Saturday, May 5, 2007

Chapter Nineteen: Teen

Todd has wishes. One wish was to have a wonderful reader to wow the Lit Snob crowd every week. This week, Todd feared, his wishes would not be granted.

"Tonight," Todd announced, "we have a new talent with us. Lily Markland has come to read her piece recently published in the high school literature journal Euterpe.
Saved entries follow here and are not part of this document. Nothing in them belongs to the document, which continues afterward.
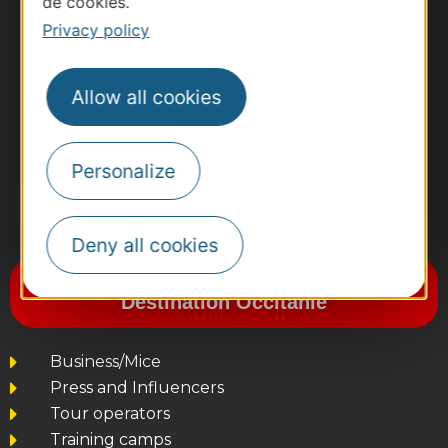
de cookies.
Privacy policy
Allow all cookies
Personalize
#VoyageOccitanie
Deny all cookies
Subscribe to the newsletter
Destination Occitanie
Business/Mice
Press and Influencers
Tour operators
Training camps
Please give a warm welcome to Lily." Todd breathed in heavily and waited for her to begin.


and in the night, the white broken lines of the road whiz past them in a continuous way. the interior of the car is illuminated in indigo dashboard light and the occasional lamp that flickers by on the never ending trip.

the first night:
on the way west they stop at the first of near a million highway gas stations. she elects to leave the dark microcosm of their ’93 toyota in favor of a relieved bladder. the white lights of the mobile are blinding. her pupils dilate, retract to pinpoints in record timing. it is a little past twelve am and there is an old woman at the register. the restroom is just clean enough, white tile, and white stalls. she cranks a tampon from the old paint chipping metal machine. when she doesn’t buy anything the old woman at the counter is not surprised. customers electing to eat their own week old granola bars and other road trip finery.
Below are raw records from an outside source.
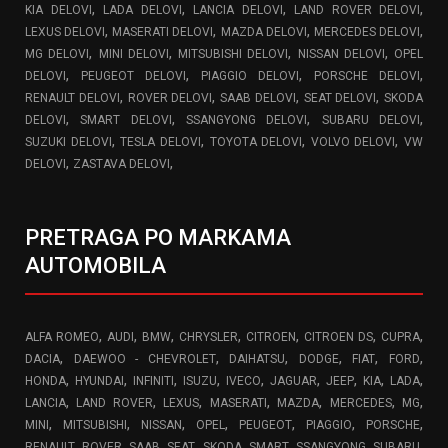
,
,
,
,
KIA DELOVI
LADA DELOVI
LANCIA DELOVI
LAND ROVER DELOVI
,
,
,
,
LEXUS DELOVI
MASERATI DELOVI
MAZDA DELOVI
MERCEDES DELOVI
,
,
,
,
MG DELOVI
MINI DELOVI
MITSUBISHI DELOVI
NISSAN DELOVI
OPEL
,
,
,
,
DELOVI
PEUGEOT DELOVI
PIAGGIO DELOVI
PORSCHE DELOVI
,
,
,
,
RENAULT DELOVI
ROVER DELOVI
SAAB DELOVI
SEAT DELOVI
SKODA
,
,
,
,
DELOVI
SMART DELOVI
SSANGYONG DELOVI
SUBARU DELOVI
,
,
,
,
SUZUKI DELOVI
TESLA DELOVI
TOYOTA DELOVI
VOLVO DELOVI
VW
,
,
DELOVI
ZASTAVA DELOVI
PRETRAGA PO MARKAMA
AUTOMOBILA
,
,
,
,
,
,
,
ALFA ROMEO
AUDI
BMW
CHRYSLER
CITROEN
CITROEN DS
CUPRA
,
,
,
,
,
,
DACIA
DAEWOO - CHEVROLET
DAIHATSU
DODGE
FIAT
FORD
,
,
,
,
,
,
,
,
,
HONDA
HYUNDAI
INFINITI
ISUZU
IVECO
JAGUAR
JEEP
KIA
LADA
,
,
,
,
,
,
,
LANCIA
LAND ROVER
LEXUS
MASERATI
MAZDA
MERCEDES
MG
,
,
,
,
,
,
,
MINI
MITSUBISHI
NISSAN
OPEL
PEUGEOT
PIAGGIO
PORSCHE
,
,
,
,
,
,
,
,
RENAULT
ROVER
SAAB
SEAT
SKODA
SMART
SSANGYONG
SUBARU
back in the car the ac is purring with a sub-artic feel. she curls up in the back seat.

the second night:
there was a giant elephant with pink room insides in a small new jersey town. roadside attractions were back in style with the revival of the notion of america. yesterday npr had done a segment about people who live in caravans. nomads, going as the dark highways took them, never settling down to lead the ‘normal’ life.
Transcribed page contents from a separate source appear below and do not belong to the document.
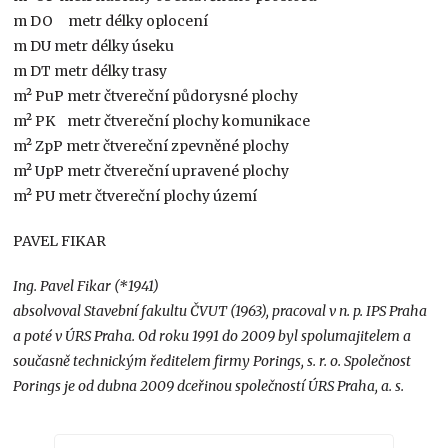
m DO metr délky oplocení
m DU metr délky úseku
m DT metr délky trasy
m² PuP metr čtvereční půdorysné plochy
m² PK metr čtvereční plochy komunikace
m² ZpP metr čtvereční zpevněné plochy
m² UpP metr čtvereční upravené plochy
m² PU metr čtvereční plochy území
PAVEL FIKAR
Ing. Pavel Fikar (*1941)
absolvoval Stavební fakultu ČVUT (1963), pracoval v n. p. IPS Praha
a poté v ÚRS Praha. Od roku 1991 do 2009 byl spolumajitelem a
současně technickým ředitelem firmy Porings, s. r. o. Společnost
Porings je od dubna 2009 dceřinou společností ÚRS Praha, a. s.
she imagined that they were nomads in the black toyota, changing the face of america as they passed graceland and national parks with a ‘whoosh!’.

the third day:
food for the day had consisted of two chocolate covered boxed doughnuts, and she was starting to feel a little ill. dany in the drivers seat had elected for a massive all day drive without the comforts of food or facilities. the shoulder made a good toilet, unaffected by the more natural side of things. a modern day hippy without the political convictions of the day.

sean had been complaining the day away for lack of soda cans and green beans. tossing black rooted gold strands from his eyes and commenting again on the need for pepsi in a civilized america.

now, sean sat in the back seat, carefully stroking her hair as her head rested on his chest, occasionally ducking to brush his lips up against the mocha strands.

the fourth day:
despite her lack of feeling regarding what she personally called ‘the elvis matter’ they had toured graceland. it was a southern style mansion with the tacky press denoted ‘jungle room’, large living rooms, and bedrooms. elvis always had peanut butter in his fridge, the guide had informed them. and ice cream. a dressed up home to impress upon ma and pa the fact that you really have made it. there had been little mention of elvis being anything other than dead. ufo’s and extra-terrestrials
were left out of it, and for that she was glad.

the fourth night:
she craves a shower the way pregnant woman need chocolate, and insistes that since dany had gotten his way about the dearly departed elvis, she would have her way about the best western.

water felt like something divine. sean pontificated on the quality of pepsi versus coke, until she pointed out that over 90% of the ingredients were the same and that his desire for the former of the two was tied into advertising and britney spears, at which time sean fell silent.

dany and sean argued over who got the second bed. despite his high spirits during there long drive, dany desired a good bed as much as any of them, but sean won out in the end with some argument where he quoted milton and the bible in the same sentence whist invoking satan be there need. dany consented to the brilliance of such a run on and thus a night of exile from all things comfortable.